Понятно. Пришли пытаться решить вопрос мирным путём. Логично.

— Мне очень жаль, господа, но я не могу согласиться с вашим предложением. Хотя бы потому, что обещала Фредерике позаботиться о Венеции. А теперь позвольте попрощаться с вами.

Мысль — и парочка исчезла из моего кабинета. Прогуляются по ущелью Мира, полюбуются красотами природы, заодно и подумают о своём поведении.

— А вы зачем пожаловали?

Четверо незнакомых мне мужчин стояли в уголке и явно чувствовали себя неуютно.

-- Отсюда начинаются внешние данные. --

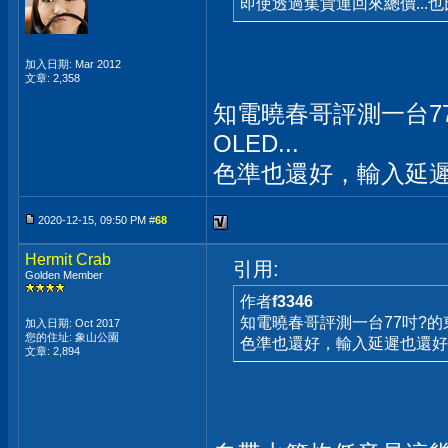
即使透過集貨運回來總價..
加入日期: Mar 2012
文章: 2,358
知電曉春哥評測一台77
OLED...
色準也還好，輸入延遲
2020-12-15, 09:50 PM #
68
Hermit Crab
引用:
Golden Member
作者
f3346
知電曉春哥評測一台77吋?的東
加入日期: Oct 2017
您的住址: 象山公園
色準也還好，輸入延遲也還好
文章: 2,894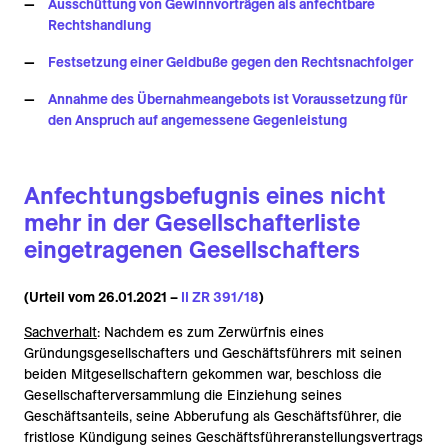
Ausschüttung von Gewinnvorträgen als anfechtbare
Rechtshandlung
Festsetzung einer Geldbuße gegen den Rechtsnachfolger
Annahme des Übernahmeangebots ist Voraussetzung für
den Anspruch auf angemessene Gegenleistung
Anfechtungsbefugnis eines nicht
mehr in der Gesellschafterliste
eingetragenen Gesellschafters
(Urteil vom 26.01.2021 –
II ZR 391/18
)
Sachverhalt
: Nachdem es zum Zerwürfnis eines
Gründungsgesellschafters und Geschäftsführers mit seinen
beiden Mitgesellschaftern gekommen war, beschloss die
Gesellschafterversammlung die Einziehung seines
Geschäftsanteils, seine Abberufung als Geschäftsführer, die
fristlose Kündigung seines Geschäftsführeranstellungsvertrags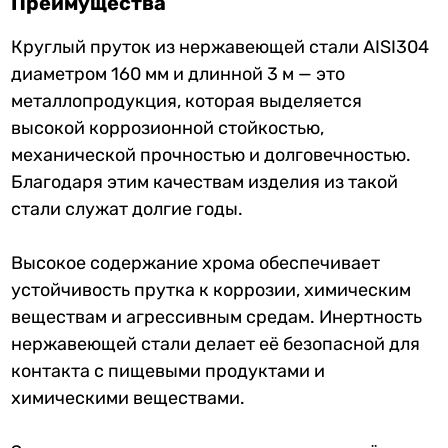
Преимущества
Круглый пруток из нержавеющей стали AISI304
диаметром 160 мм и длинной 3 м — это
металлопродукция, которая выделяется
высокой коррозионной стойкостью,
механической прочностью и долговечностью.
Благодаря этим качествам изделия из такой
стали служат долгие годы.
Высокое содержание хрома обеспечивает
устойчивость прутка к коррозии, химическим
веществам и агрессивным средам. Инертность
нержавеющей стали делает её безопасной для
контакта с пищевыми продуктами и
химическими веществами.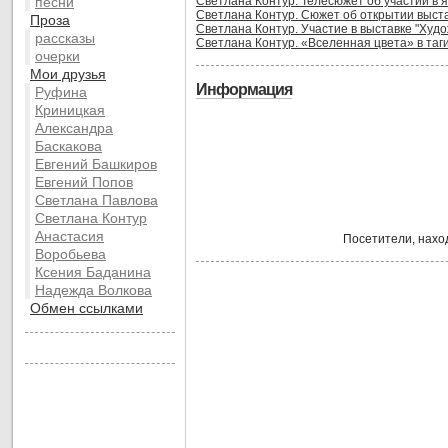
песни
Светлана Контур. Телесюжет об участии в я
Светлана Контур. Сюжет об открытии выстав
Проза
Светлана Контур. Участие в выставке "Худо
рассказы
Светлана Контур. «Вселенная цвета» в таг
очерки
Мои друзья
Информация
Руфина
Криницкая
Александра
Баскакова
Евгений Башкиров
Евгений Попов
Светлана Павлова
Светлана Контур
Анастасия
Посетители, нахо
Воробьева
Ксения Баданина
Надежда Волкова
Обмен ссылками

— Мы, изволите ли видеть, госпожа догаресса, представители городских скуол. И нас очень беспокоит то, что происходит в городе. Скуола Свободных Воинов с утра к чему-то готовится, собственные отряды аристократов тоже приведены в готовность. Мы — люди мирные, госпожа догаресса, но отпор сможем дать, если понадобится. Но обстановка нервная, сами посудите: дож не похоронен, вы не обручены с Терриной…

— Я поняла вас. Теперь идите, и передайте всем и каждому, что нет никаких поводов для волнений. Фредерике Моста будет похоронен завтра утром, и задержка связана исключительно с необходимостью решить, какого рода почести следует воздать покойному. На следующий день после похорон я обручусь с Терриной. И для похорон, и для обручения будут проведены соответствующие процессии и церемонии.

Я видела, что делегаты недовольны, и хотели бы больше гарантий, но смысла в продолжении разговора не было. Я больше ничего не могла им сказать или пообещать.

Попрощавшись, представители городских скуол наконец-таки покинули мой кабинет, и я уронила голову на стол, вцепившись руками в волосы. Что же делать? Что мне со всем этим делать?

— Велла? Слуги сказали, что ты уже успела принять мастеров скуол и госпожу Градениге с братом.

Женевьева и Антонио вошли в кабинет и остановились, не доходя пары шагов до стола. Выглядели они как-то странно. Словно ночью произошло что-то страшное, о чём они совершенно не хотят говорить.

— И принять успела, и отправить прогуляться в ущелье Мира. У вас такой вид, словно кто-то умер.

— Не умер. И не умрёт! — Антонио решитель но подошёл и похлопал меня по плечу. — Шива влетел вчера ночью в окно наших покоев, серьёзно раненным. Кажется, кто-то пытался подстрелить его из лука.